Paco Ibáñez, tomando las palabras de Rubén Darío pone música: juventud divino tesoro, ya te vas para no volver. Cuando quiero llorar, lloro y, a veces, lloro sin querer. ¿Sin querer se puede matar?

¿Qué anida en la mente humana? Yo no sé si un ser en sus plenas facultades puede matar. Yo, dudo, que un ser consciente puede tomar decisiones funestas. Yo entiendo a los niños de Ruanda, del Congo, que le dan un machete, un kalasnikov y le dicen: todo lo que se mueva dispara, mata, porque si no te pueden matar a ti. Aquellos guerrilleros de ETA que en Libia o en Chequia en las escuelas de terrorismo se les enseñaba a matar, se les inyectaba en su mente el odio al enemigo, a la patria que no es la tuya y que te la robaron.

No entiendo la locura del que no está loco. No entiendo la locura del cuerdo. Entiendo la locura del descerebrado. Entiendo la locura del que perdió el sentido. Entiendo la locura del que inyectó en su vena el placer de la felicidad y se tornó en violencia sin sentido, sin amor. Entiendo a todos estos que se les inoculó el odio. No sé si estamos forjando una sociedad fría, inerte.

Se dice que en algunos países la vida no vale nada. Solo vale el dinero. Solo vale la lucha. Solo vale aniquilar al enemigo, al vecino, también al amigo, al hijo o al padre o a la que me dio la vida. ¿Por qué? ¿Estamos perdiendo o hemos perdido los valores?

El ser humano debe tener un freno, debe tener unas normas. Hay religiones que predican el amor, la amistad, la ayuda. Hay religiones pacíficas. Hay religiones que en sus mandamientos dicen: no matarás.
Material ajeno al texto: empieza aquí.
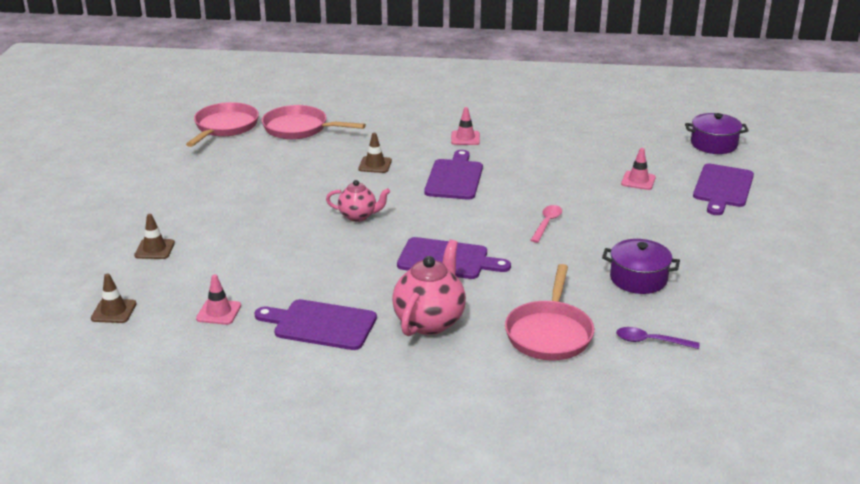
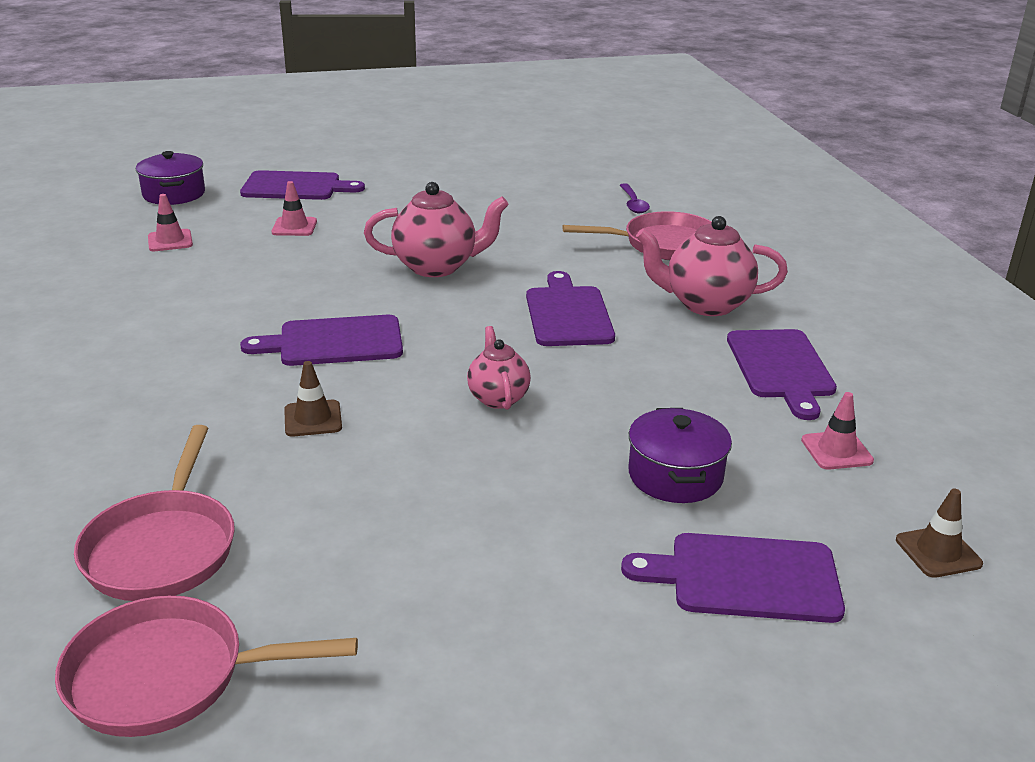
camera: 110 degrees left, 0 degrees up
brown traffic cone [134,214,175,259] -> purple cutting board [621,533,845,623]
pink traffic cone [451,107,480,145] -> pink traffic cone moved to [148,194,193,251]
pink spoon [530,205,562,243] -> pink teapot [364,182,509,277]
purple pot [602,239,680,294] -> purple pot moved to [628,408,732,503]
Es que la sociedad está olvidando sus principios e, inclusive, los gobiernos están fomentando otros principios ajenos.

Las leyes, algunas, eliminan valores y los dejan al amparo de otros que no los tienen ni los pueden transmitir. Al pueblo zuñi se le enseñó la paz, la quietud, la tranquilidad. Fueron pacíficos, no fueron nunca a la guerra, vivieron en son de paz. Al pueblo kwakiutl se le enseñó la guerra, el uso de las armas, fueron guerreros, luchadores, se les temía.
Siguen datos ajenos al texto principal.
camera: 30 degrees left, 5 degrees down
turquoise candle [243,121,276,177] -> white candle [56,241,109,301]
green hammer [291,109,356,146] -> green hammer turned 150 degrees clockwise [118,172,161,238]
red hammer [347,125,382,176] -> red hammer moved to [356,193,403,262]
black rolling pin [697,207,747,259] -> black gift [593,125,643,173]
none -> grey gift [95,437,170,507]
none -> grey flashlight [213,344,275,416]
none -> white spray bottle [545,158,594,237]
Hoy eliminamos religión, eliminamos valores, eliminamos principios. Lo dejamos al azar. Solo el hombre es dueño de su destino, de su egoísmo. Esta sociedad está acelerada, no hay freno. Esta sociedad parece que nos incitan al odio, a la soberbia, a la avaricia.

En la cordura humana, ese cerebro guiado por la bondad, por la armonía, por la paz, nunca habría llegado al combate. Nunca habría roto la paz. Nunca llevaría consigo un arma, una daga, nunca, el gatillo podría apretarse porque ese ser humano estaría dominado por una conciencia y por el freno. Si en su interior se hubiera asentado el poso del respeto a la vida, del valor de la amistad, nunca habría llegado el fatídico día, ni la hora. Pero llegó, porque al ser humano lo invadió el virus de la inconsciencia. Su mente se tiñó de seres extraños. Yo no soy yo. Me han hecho otro.

Esas noches plagadas de tormentas donde solo calmamos la sed del cuerpo y alteramos nuestras neuronas e inyectamos en mi cerebro la savia maligna. Y yo, que estaba manejado por otro ser, cuando despierte, me encontraré que perdí la libertad. Mi vida será un lamento que solo el destino me perdonará y, quizás me presentare ante aquel hogar vacío y, como en la cruz, diré: perdonadme que no sabía lo que hacía. Y el otro, caído en la noche turbulenta, a sus progenitores les queda el lamento, el gemido, quizás el rezo por el hijo que se fue y siempre saldrá el suspiró. Vuelvo a parafrasear a Paco Ibáñez. Te has ido para no volver. ¡Qué poco vale una vida! El padre y la madre sin razones ¿Por qué me la robaron?